There are an infinite number of theories that are consistent with the data. But, it turns out, only one that is both consistent with the data and a good explanation.
Well, in the context of this discussion, the appropriate people to ask are scientists. You won't find many peer reviewed scientific papers advancing "God did it" as a serious hypothesis.
Except "scientists" didn't come around until 1833 (etymologically speaking). Before that the people doing the work were natural philosophers—which goes back to the original post of mine that kicked off this sub-thread: that there are certain metaphysical assumptions that you have to make before you start thinking you can explain the cosmos (kosmos, κόσμος).
> Except "scientists" didn't come around until 1833 (etymologically speaking).
What difference does that make? The correct people to ask about this today are the people who are doing science today. The label you choose to attach to those people is irrelevant.
> there are certain metaphysical assumptions that you have to make before you start thinking you can explain the cosmos
Friend, you know some people -- it is a small number even if you are a popular fellow. But let's say, for fun, that you know millions or even billions of living people.
These people, if pressed beyond a superficial level of conformity, would disagree _with one another_ on many points of _dogma_. They would mostly agree to practical compromise with one another and with reality. Doors open, Time passes, flame cooks food, arrows pierce flesh, machines must be repaired with new parts... and let's not fly hijacked aircraft into buildings to defend $ourdeity.
In short, these lots of people don't really agree very much among themselves. And some will kill others if they _believe_ enough. There isn't much uniformity of considered opinion among most people, but there is a good deal of pragmatism in action, if not in _word_.
> certainly more than half of humans who have lived
This argument is a sort of speculative vote by dead parliamentarians.

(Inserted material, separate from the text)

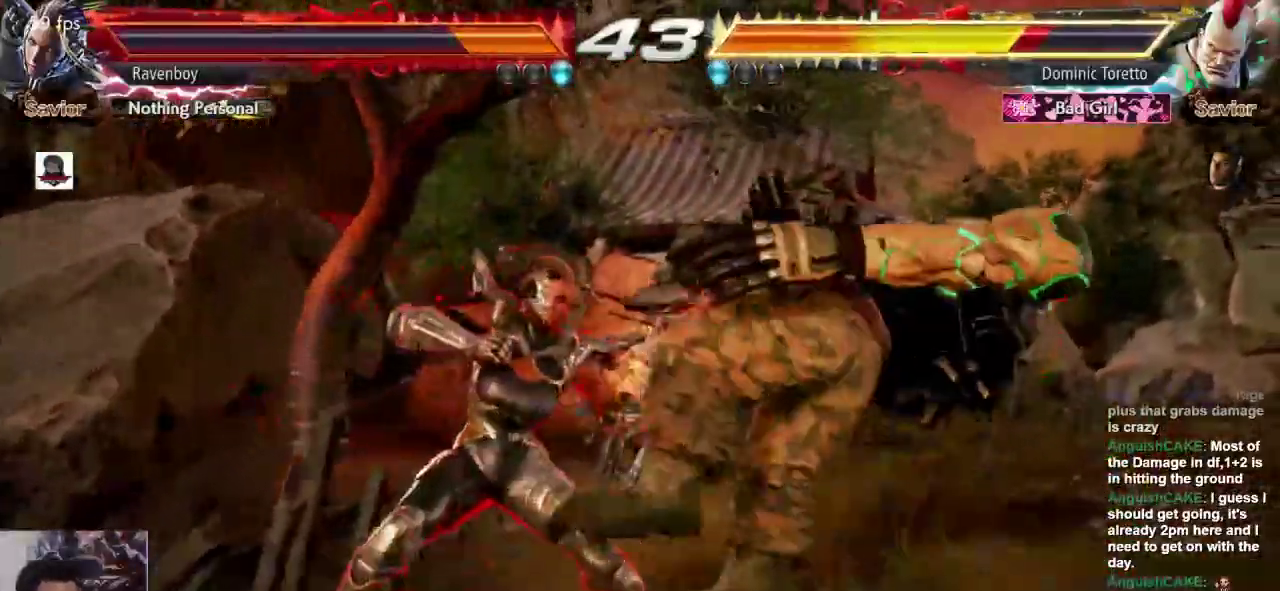
Gameplay with a controller (arcade stick); each line is a JSON object with the inputs held at the frame after it. "events" lists button and stick changes between this image and that frame as [ms after this image, input, new state], when the widget could be followed in between. Not read: L3 R3.
{"buttons": ["L2"], "left_stick": "right", "events": [[17, "left_stick", "center"], [117, "L1", "up"], [367, "left_stick", "right"], [500, "L2", "down"]]}
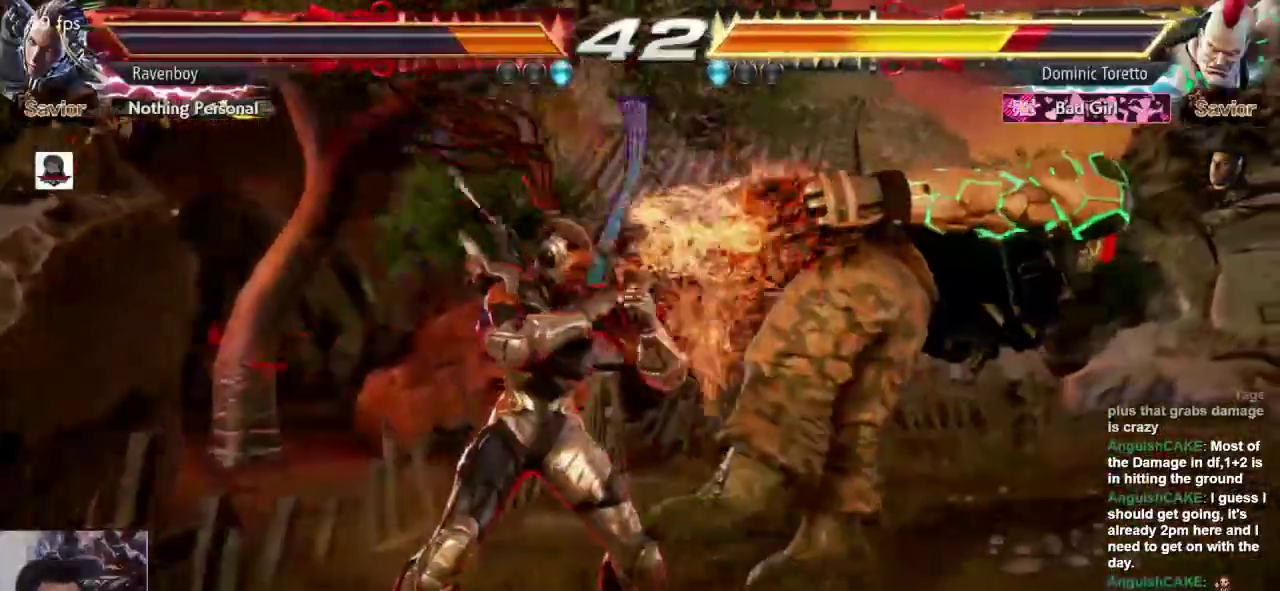
{"buttons": [], "left_stick": "right", "events": [[67, "L2", "up"], [100, "left_stick", "center"], [233, "left_stick", "right"]]}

And most of these parliamentarians couldn't even write or do high-school math.
The current living human population is larger than any that we can reasonably assume to have existed before. Let's assume that a parliament of 8 billion Homo sapiens is a sufficient indicator of diversity of superstition and practicality.
Other genus Homo may have been different, but Homo sapiens may _believe_ and or say just about anything. Homo sapiens is a practical animal that functions rather well given the mix of under-utilised rational capacity and noodles inside its head.
But it is clear that nonsense abounds in the human mind.
"God did it" accounts perfectly for every possible measurement, where any theory at best approximates our results. Yet, we reject that at the outset.